Widely-acclaimed Swedish director Roy Andersson’s latest offering, A Pigeon Sat on a Branch Reflecting on Existence (2014) aims to demythologise the commercial image of reality, shutting the door on the stock-photo swaths of smiling happy faces of advertising and instead focus on the world’s ignored. Observing humanity’s endless capacity for error, cruelty and self-humiliation, Pigeon presents the audience with thirty-nine tragic sketches that pontificate on varying themes of solitude, regret, boredom, and death in a fittingly mordant finale to to the Swedish auteur’s trilogy about ‘being human’ which began in 2000 with Songs from the Second Floor and continued with You, the Living (2007).

A comedic dioramist with a penchant for tragedy and astringent humour, the backbone of Andersson’s latest revolves around the exploits of two travelling salesmen as they try to peddle novelty items in a town devoid of cheer. However, Andersson shuns linear storytelling, taking time-out to observe the various characters that populate the background of his frame. His characters have a disconcerting habit of holding your gaze unblinkingly and are frequently observed on the phone morosely declaring “I’m happy to hear that you’re doing fine” with each scenario unified by a collective sense of vulnerability and hopelessness. In their eyes there’s something unreadable, that doesn’t want to be read; a determined blankness that conceals an overwhelming effort to disappear completely.

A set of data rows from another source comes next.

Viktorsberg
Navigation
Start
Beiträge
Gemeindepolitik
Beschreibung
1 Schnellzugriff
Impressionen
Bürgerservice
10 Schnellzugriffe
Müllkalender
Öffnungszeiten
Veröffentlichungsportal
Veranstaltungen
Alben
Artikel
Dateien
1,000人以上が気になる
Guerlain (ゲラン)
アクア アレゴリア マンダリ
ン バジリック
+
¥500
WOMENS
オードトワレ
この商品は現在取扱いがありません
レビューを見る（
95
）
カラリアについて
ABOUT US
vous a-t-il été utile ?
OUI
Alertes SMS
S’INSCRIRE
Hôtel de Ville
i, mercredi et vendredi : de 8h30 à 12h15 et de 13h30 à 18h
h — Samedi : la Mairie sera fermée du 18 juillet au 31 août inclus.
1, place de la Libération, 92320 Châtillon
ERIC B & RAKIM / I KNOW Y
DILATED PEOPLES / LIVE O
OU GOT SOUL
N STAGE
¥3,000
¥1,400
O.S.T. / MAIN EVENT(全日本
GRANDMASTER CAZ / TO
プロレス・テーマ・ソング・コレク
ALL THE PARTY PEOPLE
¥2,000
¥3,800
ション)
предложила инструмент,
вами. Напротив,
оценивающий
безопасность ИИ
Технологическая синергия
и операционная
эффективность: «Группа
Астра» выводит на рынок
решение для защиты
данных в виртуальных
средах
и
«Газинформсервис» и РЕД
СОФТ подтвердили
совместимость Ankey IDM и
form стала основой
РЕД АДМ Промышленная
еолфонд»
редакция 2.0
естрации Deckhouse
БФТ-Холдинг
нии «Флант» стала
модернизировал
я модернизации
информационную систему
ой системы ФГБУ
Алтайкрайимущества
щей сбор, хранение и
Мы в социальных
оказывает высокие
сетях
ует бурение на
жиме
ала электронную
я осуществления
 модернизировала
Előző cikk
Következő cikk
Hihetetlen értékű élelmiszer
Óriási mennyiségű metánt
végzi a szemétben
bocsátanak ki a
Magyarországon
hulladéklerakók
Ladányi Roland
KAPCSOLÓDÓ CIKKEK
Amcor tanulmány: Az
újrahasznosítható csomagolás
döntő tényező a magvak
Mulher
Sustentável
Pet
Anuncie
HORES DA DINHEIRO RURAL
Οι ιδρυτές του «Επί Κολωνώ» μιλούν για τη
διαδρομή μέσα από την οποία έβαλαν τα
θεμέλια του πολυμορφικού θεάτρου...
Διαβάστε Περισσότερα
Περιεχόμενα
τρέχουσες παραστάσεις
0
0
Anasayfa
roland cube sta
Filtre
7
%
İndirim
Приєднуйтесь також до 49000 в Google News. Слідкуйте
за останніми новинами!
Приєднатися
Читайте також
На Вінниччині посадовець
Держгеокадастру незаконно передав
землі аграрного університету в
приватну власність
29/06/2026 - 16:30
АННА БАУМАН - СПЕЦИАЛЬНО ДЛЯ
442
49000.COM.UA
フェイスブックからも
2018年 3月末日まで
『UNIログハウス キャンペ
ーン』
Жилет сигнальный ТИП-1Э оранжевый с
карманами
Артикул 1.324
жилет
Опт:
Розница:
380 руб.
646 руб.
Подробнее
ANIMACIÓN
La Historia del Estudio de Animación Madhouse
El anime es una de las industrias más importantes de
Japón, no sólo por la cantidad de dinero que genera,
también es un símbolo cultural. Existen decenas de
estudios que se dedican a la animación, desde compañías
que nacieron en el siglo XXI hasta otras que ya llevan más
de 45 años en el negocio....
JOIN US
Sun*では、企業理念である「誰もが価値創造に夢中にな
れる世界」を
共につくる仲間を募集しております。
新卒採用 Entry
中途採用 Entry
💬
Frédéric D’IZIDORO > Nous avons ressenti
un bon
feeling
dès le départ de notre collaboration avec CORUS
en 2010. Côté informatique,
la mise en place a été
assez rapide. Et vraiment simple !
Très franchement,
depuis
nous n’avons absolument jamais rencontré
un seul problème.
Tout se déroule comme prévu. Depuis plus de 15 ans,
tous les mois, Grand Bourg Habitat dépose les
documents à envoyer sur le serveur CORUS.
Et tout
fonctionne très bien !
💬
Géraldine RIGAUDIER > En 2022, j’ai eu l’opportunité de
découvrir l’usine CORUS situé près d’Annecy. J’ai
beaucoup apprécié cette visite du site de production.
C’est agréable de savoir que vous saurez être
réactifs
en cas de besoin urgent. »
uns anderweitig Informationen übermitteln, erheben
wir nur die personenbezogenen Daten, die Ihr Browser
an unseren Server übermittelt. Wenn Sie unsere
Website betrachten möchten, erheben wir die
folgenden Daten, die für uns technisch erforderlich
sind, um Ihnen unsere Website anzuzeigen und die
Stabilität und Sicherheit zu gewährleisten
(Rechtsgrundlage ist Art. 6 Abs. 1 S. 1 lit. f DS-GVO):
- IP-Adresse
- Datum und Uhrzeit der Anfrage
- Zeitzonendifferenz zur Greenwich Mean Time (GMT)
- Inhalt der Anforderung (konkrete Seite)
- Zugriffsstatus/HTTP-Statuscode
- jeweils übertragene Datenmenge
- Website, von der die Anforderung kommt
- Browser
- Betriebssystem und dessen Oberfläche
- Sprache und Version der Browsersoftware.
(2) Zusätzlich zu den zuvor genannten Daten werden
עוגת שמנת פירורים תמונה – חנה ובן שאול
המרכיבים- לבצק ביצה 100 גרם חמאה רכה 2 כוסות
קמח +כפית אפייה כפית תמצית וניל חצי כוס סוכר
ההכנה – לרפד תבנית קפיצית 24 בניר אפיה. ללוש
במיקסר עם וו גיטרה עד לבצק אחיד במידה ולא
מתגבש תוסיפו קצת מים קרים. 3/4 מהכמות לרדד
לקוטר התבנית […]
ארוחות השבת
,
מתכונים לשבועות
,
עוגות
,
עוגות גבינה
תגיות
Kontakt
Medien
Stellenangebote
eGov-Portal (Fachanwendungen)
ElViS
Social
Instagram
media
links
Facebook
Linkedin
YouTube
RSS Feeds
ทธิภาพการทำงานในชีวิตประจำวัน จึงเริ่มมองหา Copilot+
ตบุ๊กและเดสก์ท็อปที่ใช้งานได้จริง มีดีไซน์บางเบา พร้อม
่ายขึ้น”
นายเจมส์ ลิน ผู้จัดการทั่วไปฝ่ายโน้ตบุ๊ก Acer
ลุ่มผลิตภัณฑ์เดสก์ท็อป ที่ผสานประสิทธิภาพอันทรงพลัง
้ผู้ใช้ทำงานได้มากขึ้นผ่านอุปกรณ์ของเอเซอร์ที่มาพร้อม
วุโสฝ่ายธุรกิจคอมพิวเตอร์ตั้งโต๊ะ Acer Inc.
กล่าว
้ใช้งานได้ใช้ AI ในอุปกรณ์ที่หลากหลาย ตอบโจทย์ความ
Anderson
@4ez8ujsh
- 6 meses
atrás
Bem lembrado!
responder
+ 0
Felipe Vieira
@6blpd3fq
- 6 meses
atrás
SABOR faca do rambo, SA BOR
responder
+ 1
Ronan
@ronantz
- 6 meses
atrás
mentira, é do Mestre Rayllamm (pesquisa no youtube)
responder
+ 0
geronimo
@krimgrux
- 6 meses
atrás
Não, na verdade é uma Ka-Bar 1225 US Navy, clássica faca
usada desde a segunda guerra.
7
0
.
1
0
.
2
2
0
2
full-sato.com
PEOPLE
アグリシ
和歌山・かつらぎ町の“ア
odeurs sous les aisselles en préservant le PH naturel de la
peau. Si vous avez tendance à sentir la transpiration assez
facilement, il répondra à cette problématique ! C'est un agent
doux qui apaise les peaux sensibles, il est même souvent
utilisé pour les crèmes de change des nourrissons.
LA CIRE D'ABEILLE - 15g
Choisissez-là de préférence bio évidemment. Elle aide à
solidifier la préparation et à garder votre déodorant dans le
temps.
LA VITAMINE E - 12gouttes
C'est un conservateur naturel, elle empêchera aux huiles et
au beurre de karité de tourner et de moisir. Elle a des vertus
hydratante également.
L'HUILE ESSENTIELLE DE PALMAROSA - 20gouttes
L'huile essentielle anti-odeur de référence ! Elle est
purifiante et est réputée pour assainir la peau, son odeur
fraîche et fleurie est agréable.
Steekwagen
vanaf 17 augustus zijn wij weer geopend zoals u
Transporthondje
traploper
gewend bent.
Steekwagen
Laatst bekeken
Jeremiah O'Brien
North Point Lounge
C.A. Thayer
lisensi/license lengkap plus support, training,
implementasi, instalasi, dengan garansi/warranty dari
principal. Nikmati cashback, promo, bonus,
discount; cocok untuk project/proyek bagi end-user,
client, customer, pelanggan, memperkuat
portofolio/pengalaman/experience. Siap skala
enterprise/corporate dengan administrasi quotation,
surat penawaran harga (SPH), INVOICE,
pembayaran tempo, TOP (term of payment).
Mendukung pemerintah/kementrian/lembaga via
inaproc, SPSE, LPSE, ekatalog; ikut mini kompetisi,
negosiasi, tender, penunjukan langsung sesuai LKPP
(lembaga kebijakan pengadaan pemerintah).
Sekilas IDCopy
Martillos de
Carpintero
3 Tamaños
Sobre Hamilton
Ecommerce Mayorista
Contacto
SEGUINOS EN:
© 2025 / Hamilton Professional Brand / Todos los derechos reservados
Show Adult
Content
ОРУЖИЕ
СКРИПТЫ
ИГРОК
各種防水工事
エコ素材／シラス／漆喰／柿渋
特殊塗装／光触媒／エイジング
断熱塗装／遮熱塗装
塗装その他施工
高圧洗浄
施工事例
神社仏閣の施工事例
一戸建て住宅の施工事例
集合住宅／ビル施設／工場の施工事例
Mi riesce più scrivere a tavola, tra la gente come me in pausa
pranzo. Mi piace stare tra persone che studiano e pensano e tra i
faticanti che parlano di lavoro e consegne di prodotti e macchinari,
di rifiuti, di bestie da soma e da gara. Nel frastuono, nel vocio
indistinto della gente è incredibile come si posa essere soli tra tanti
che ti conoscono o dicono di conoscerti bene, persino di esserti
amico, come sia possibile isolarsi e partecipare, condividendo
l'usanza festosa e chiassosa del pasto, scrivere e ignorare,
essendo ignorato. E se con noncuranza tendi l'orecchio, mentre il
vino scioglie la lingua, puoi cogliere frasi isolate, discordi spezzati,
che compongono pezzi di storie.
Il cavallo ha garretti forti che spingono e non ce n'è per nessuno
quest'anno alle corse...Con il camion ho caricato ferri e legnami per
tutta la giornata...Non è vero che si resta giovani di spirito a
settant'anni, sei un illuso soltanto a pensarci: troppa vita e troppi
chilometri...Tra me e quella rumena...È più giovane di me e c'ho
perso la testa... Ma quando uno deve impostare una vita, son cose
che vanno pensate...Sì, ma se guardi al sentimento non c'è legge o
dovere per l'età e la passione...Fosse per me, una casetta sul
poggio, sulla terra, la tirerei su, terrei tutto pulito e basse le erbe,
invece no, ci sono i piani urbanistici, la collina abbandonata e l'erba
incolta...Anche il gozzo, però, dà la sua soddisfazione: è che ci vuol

The weight of history can also be felt permeating the narrative; from one magical scene in a bar where we’re suddenly transported back to 1943 to partake in a riotous sing-a-long, to a torturous scene of a chain-gang of slaves being steered into a cylindrical vault for the amusement of a dinner party. There’s no great drama in Andersson’s work, yet each of his scenes are precariously balanced on the fulcrum between the marvellous and the vulgar; swaddled in surrealism and constantly on the verge of telling a truly great story. Pigeon is rendered in clean, unhurried lines, with a precision thats both anatomical and emotional, an isolated space in which Andersson can allow his imagination to run wild. Despite the film’s washed-out palette of solemn greys and eggshell blues there’s a striking similarity to the paintings of Edward Hopper with each of these meticulously framed scenes like a landscape coming to life. This employment of hyper-realism creates an almost abstract sensibility, with imagery appearing stark and foreboding, yet layered with an abundance of meaning.

Every element of these idiosyncratic dioramas is carefully positioned, from the interior arrangement of the cast to the rigid sight lines that incarcerate them, highlighting their lack of social mobility whilst imprisoning them within their individual moments of embarrassment. By demonstrating how little has changed in society since the violent acts of monarchy to the rise of fascism and the current exploitative mechanisms of capitalism, Andersson successfully demonstrates the cyclical nature of human cruelty. Despite the tragic situations he places his characters in, he has a clear and unreserved empathy for each of them, with the simplicity of his composition affording the viewer enough clarity to reflect on their own existence. As with any anthology, Pigeon struggles to sustain a steady momentum but remains a fine exercise in re-appropriating the language of advertising in order to comment on the alienation and sense of despondency felt throughout the world.